### Required work
Indicate, with the number alone, how many lines in the listing below hold the string "tohoto".
....................
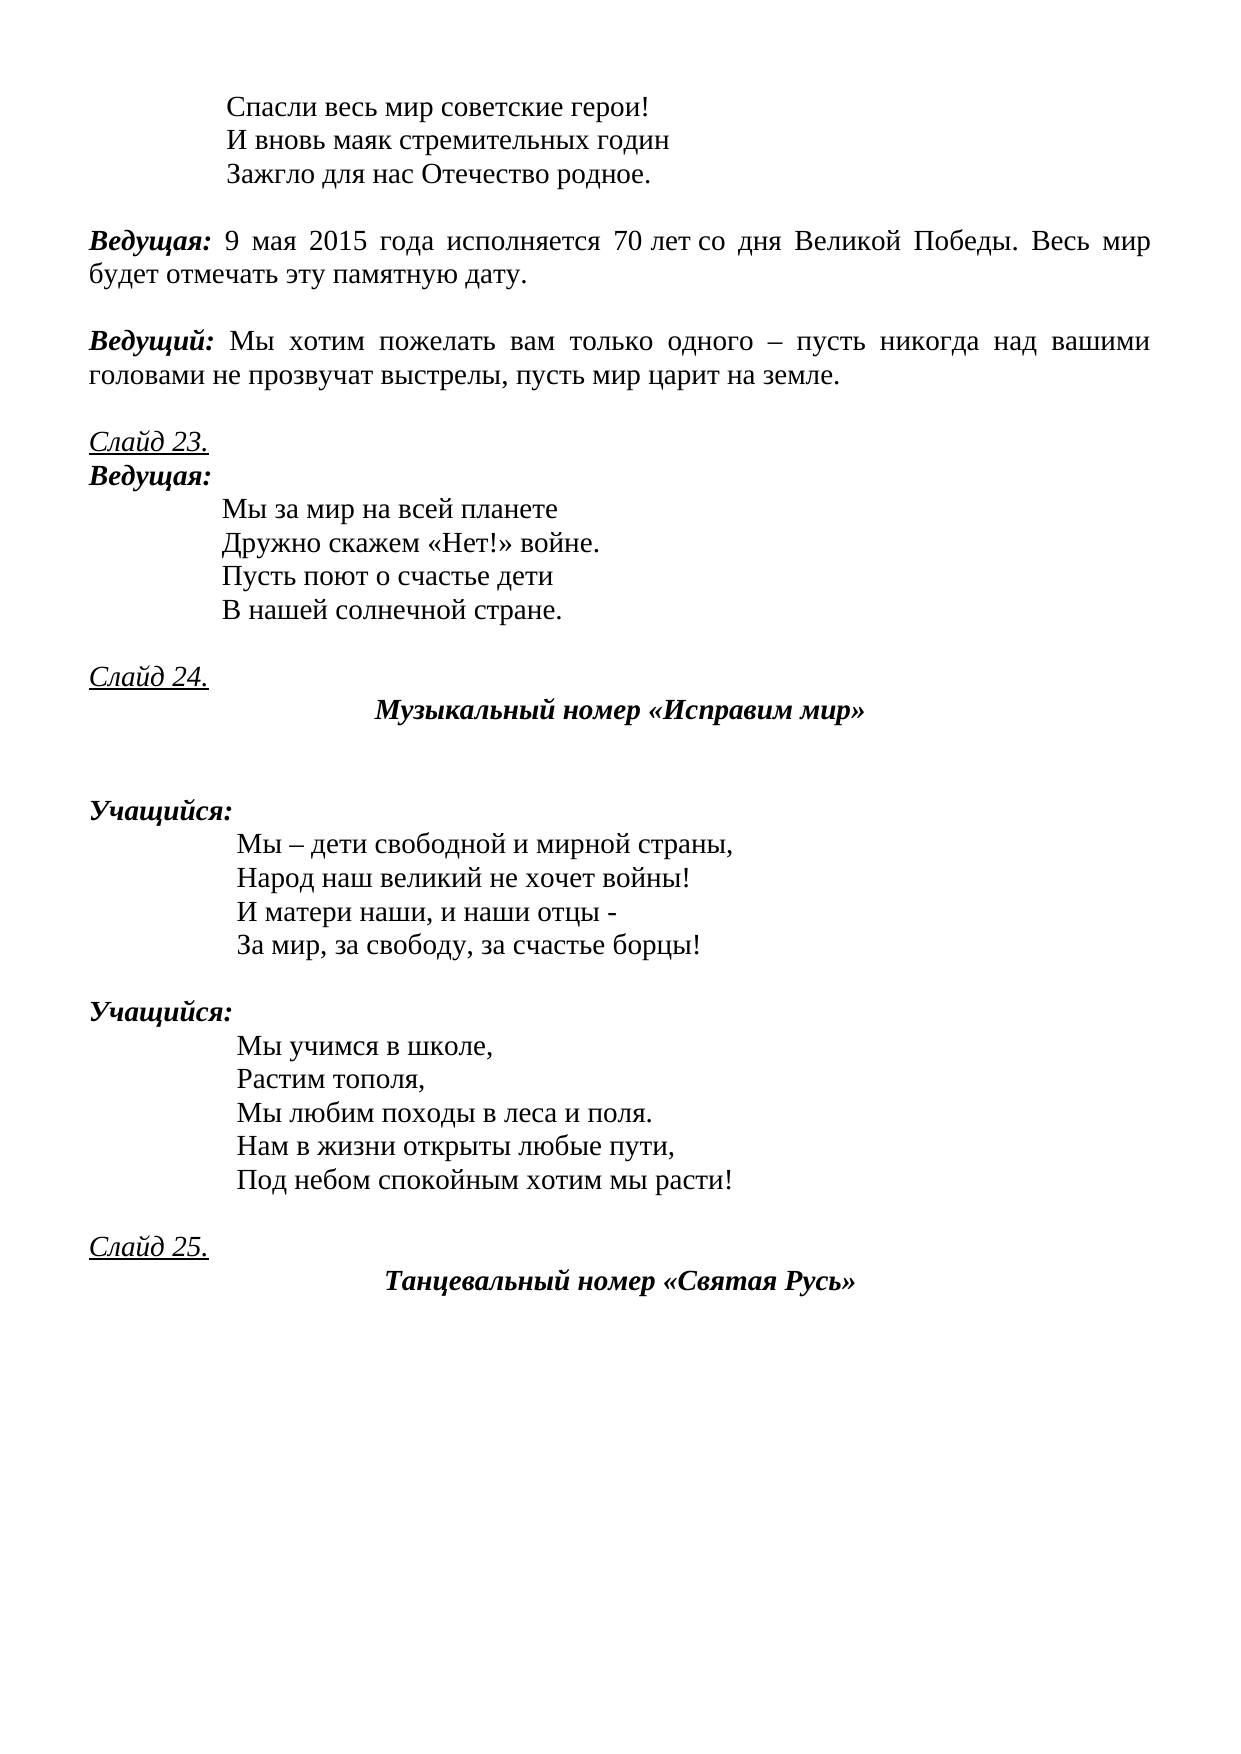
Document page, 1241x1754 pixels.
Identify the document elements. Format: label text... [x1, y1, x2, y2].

text Народ наш великий не хочет войны! [236, 860, 1152, 894]
text Мы – дети свободной и мирной страны, [236, 827, 1152, 860]
text Музыкальный номер «Исправим мир» [89, 692, 1152, 726]
text Растим тополя, [236, 1061, 1152, 1095]
text Мы за мир на всей планете [222, 491, 1152, 525]
text Пусть поют о счастье дети [222, 558, 1152, 592]
text Слайд 24. [89, 659, 1152, 692]
text Ведущий: Мы хотим пожелать вам только одного – пусть никогда над вашими головами не прозвучат выстрелы, пусть мир царит на земле. [89, 323, 1152, 391]
text Спасли весь мир советские герои! [226, 89, 1152, 122]
text Ведущая: 9 мая 2015 года исполняется 70 лет со дня Великой Победы. Весь мир будет отмечать эту памятную дату. [89, 223, 1152, 290]
text Ведущая: [89, 458, 1152, 491]
text Мы любим походы в леса и поля. [236, 1095, 1152, 1128]
text В нашей солнечной стране. [222, 592, 1152, 625]
text Зажгло для нас Отечество родное. [226, 156, 1152, 189]
text Нам в жизни открыты любые пути, [236, 1128, 1152, 1162]
text Танцевальный номер «Святая Русь» [89, 1263, 1152, 1296]
text Учащийся: [89, 994, 1152, 1028]
text Дружно скажем «Нет!» войне. [222, 525, 1152, 558]
text Слайд 25. [89, 1229, 1152, 1263]
text Мы учимся в школе, [236, 1028, 1152, 1061]
text Учащийся: [89, 793, 1152, 827]
text И матери наши, и наши отцы - [236, 894, 1152, 927]
text За мир, за свободу, за счастье борцы! [236, 927, 1152, 961]
text И вновь маяк стремительных годин [226, 122, 1152, 156]
text Слайд 23. [89, 424, 1152, 458]
text Под небом спокойным хотим мы расти! [236, 1162, 1152, 1196]
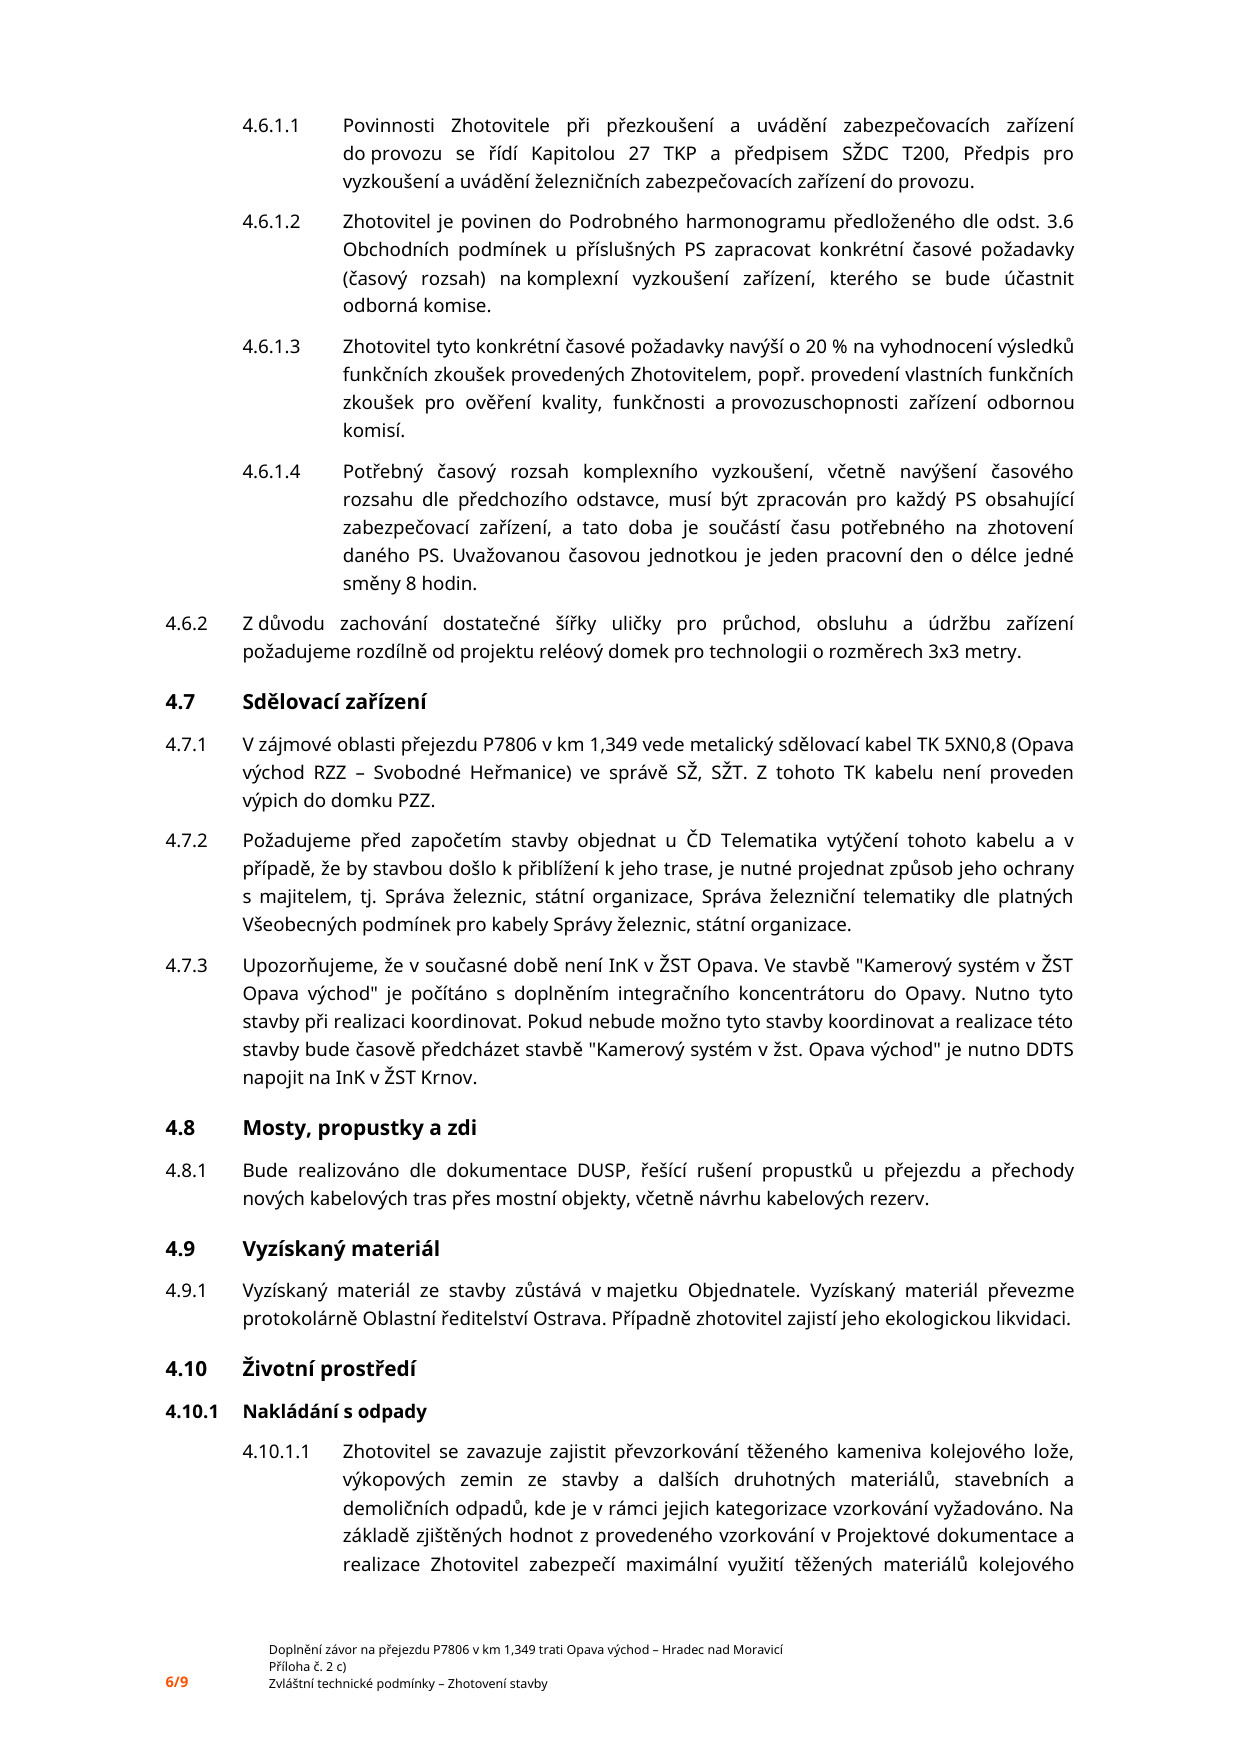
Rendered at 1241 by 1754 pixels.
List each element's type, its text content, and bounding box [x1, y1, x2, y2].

text Nakládání s odpady [165, 1398, 1075, 1424]
text Bude realizováno dle dokumentace DUSP, řešící rušení propustků u přejezdu a přechody nových kabelových tras přes mostní objekty, včetně návrhu kabelových rezerv. [165, 1157, 1075, 1211]
text Vyzískaný materiál [165, 1234, 1075, 1262]
text Zhotovitel tyto konkrétní časové požadavky navýší o 20 % na vyhodnocení výsledků funkčních zkoušek provedených Zhotovitelem, popř. provedení vlastních funkčních zkoušek pro ověření kvality, funkčnosti a provozuschopnosti zařízení odbornou komisí. [242, 333, 1075, 443]
text Mosty, propustky a zdi [165, 1113, 1075, 1142]
text Potřebný časový rozsah komplexního vyzkoušení, včetně navýšení časového rozsahu dle předchozího odstavce, musí být zpracován pro každý PS obsahující zabezpečovací zařízení, a tato doba je součástí času potřebného na zhotovení daného PS. Uvažovanou časovou jednotkou je jeden pracovní den o délce jedné směny 8 hodin. [242, 458, 1075, 596]
text V zájmové oblasti přejezdu P7806 v km 1,349 vede metalický sdělovací kabel TK 5XN0,8 (Opava východ RZZ – Svobodné Heřmanice) ve správě SŽ, SŽT. Z tohoto TK kabelu není proveden výpich do domku PZZ. [165, 731, 1075, 813]
text Zhotovitel je povinen do Podrobného harmonogramu předloženého dle odst. 3.6 Obchodních podmínek u příslušných PS zapracovat konkrétní časové požadavky (časový rozsah) na komplexní vyzkoušení zařízení, kterého se bude účastnit odborná komise. [242, 209, 1075, 318]
text Požadujeme před započetím stavby objednat u ČD Telematika vytýčení tohoto kabelu a v případě, že by stavbou došlo k přiblížení k jeho trase, je nutné projednat způsob jeho ochrany s majitelem, tj. Správa železnic, státní organizace, Správa železniční telematiky dle platných Všeobecných podmínek pro kabely Správy železnic, státní organizace. [165, 828, 1075, 937]
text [242, 1439, 1075, 1576]
text Vyzískaný materiál ze stavby zůstává v majetku Objednatele. Vyzískaný materiál převezme protokolárně Oblastní ředitelství Ostrava. Případně zhotovitel zajistí jeho ekologickou likvidaci. [165, 1278, 1075, 1331]
text Sdělovací zařízení [165, 687, 1075, 716]
text Upozorňujeme, že v současné době není InK v ŽST Opava. Ve stavbě "Kamerový systém v ŽST Opava východ" je počítáno s doplněním integračního koncentrátoru do Opavy. Nutno tyto stavby při realizaci koordinovat. Pokud nebude možno tyto stavby koordinovat a realizace této stavby bude časově předcházet stavbě "Kamerový systém v žst. Opava východ" je nutno DDTS napojit na InK v ŽST Krnov. [165, 952, 1075, 1090]
text Životní prostředí [165, 1354, 1075, 1383]
text Z důvodu zachování dostatečné šířky uličky pro průchod, obsluhu a údržbu zařízení požadujeme rozdílně od projektu reléový domek pro technologii o rozměrech 3x3 metry. [165, 611, 1075, 664]
text Povinnosti Zhotovitele při přezkoušení a uvádění zabezpečovacích zařízení do provozu se řídí Kapitolou 27 TKP a předpisem SŽDC T200, Předpis pro vyzkoušení a uvádění železničních zabezpečovacích zařízení do provozu. [242, 112, 1075, 194]
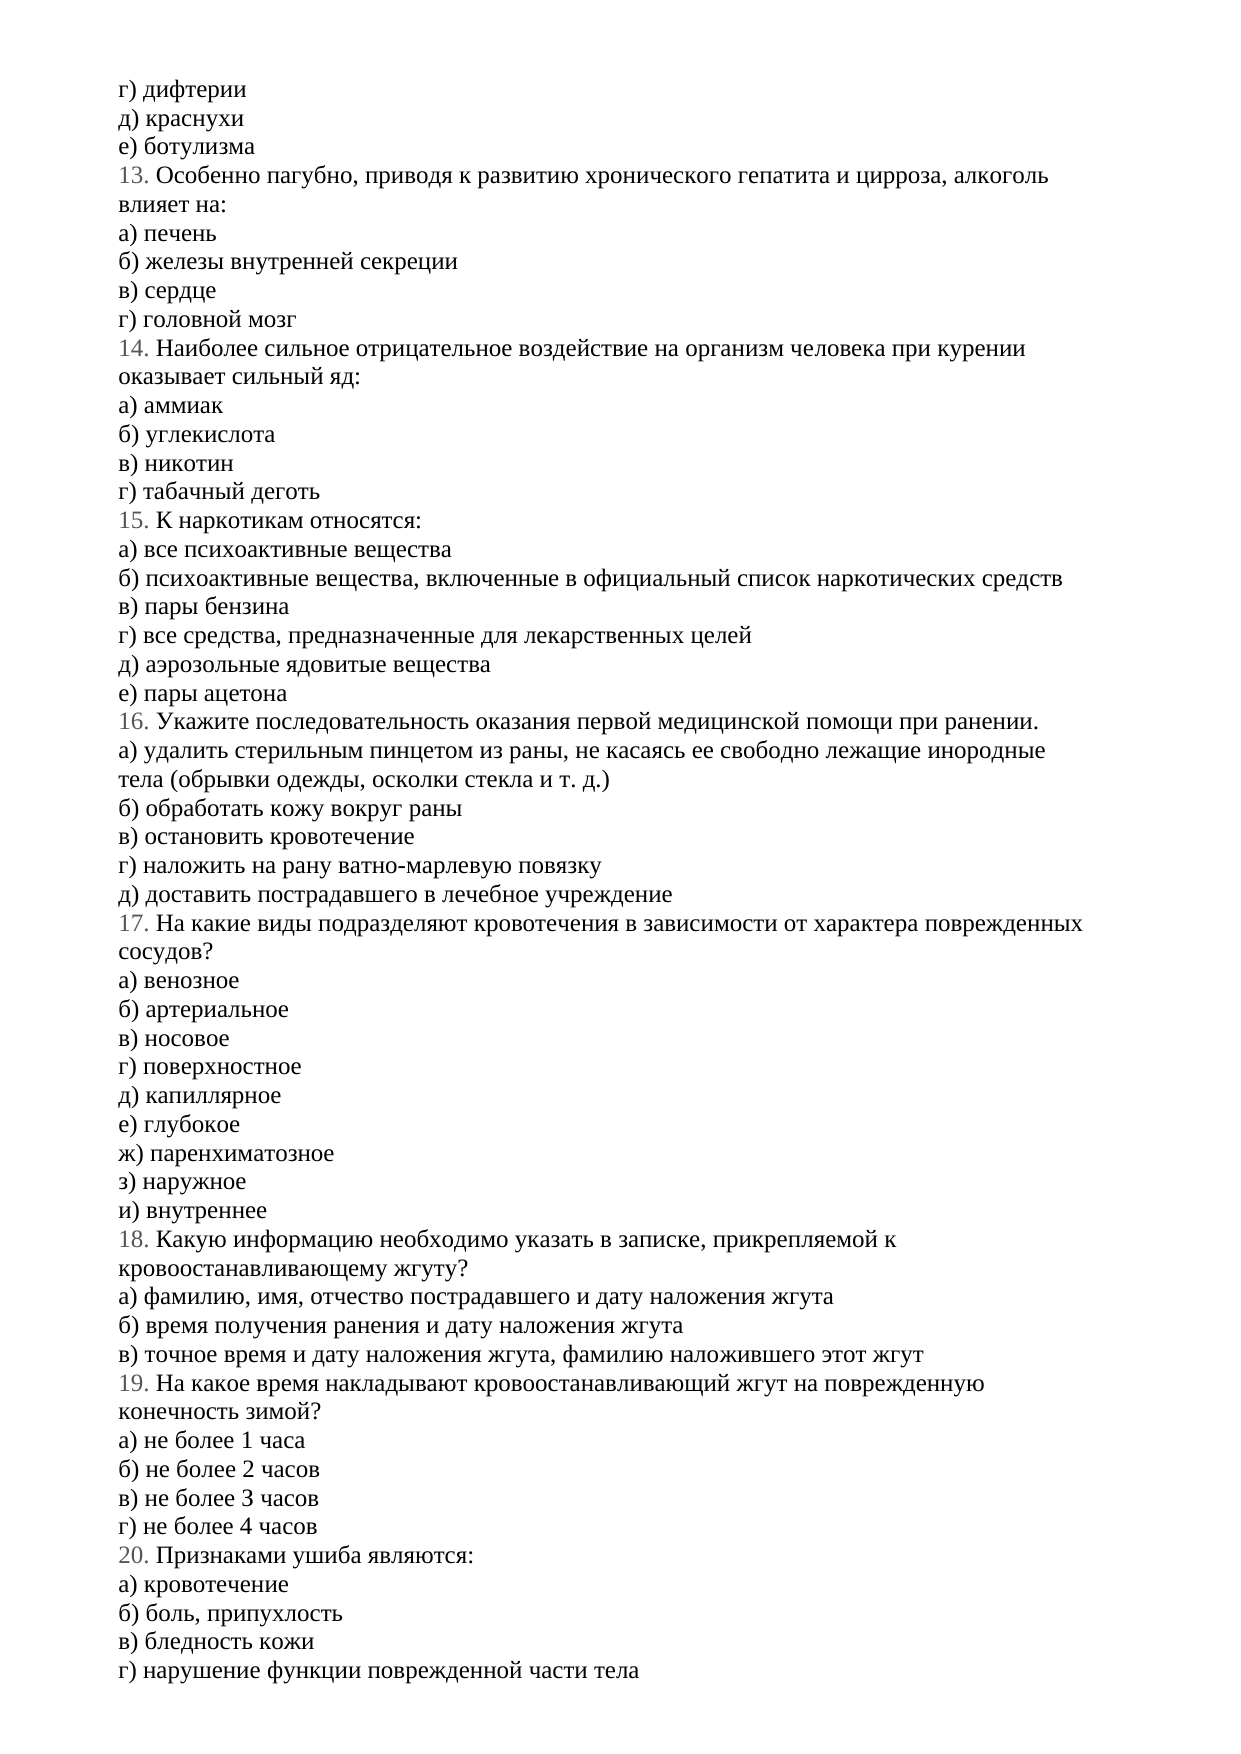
....................
### Result of this exercise
2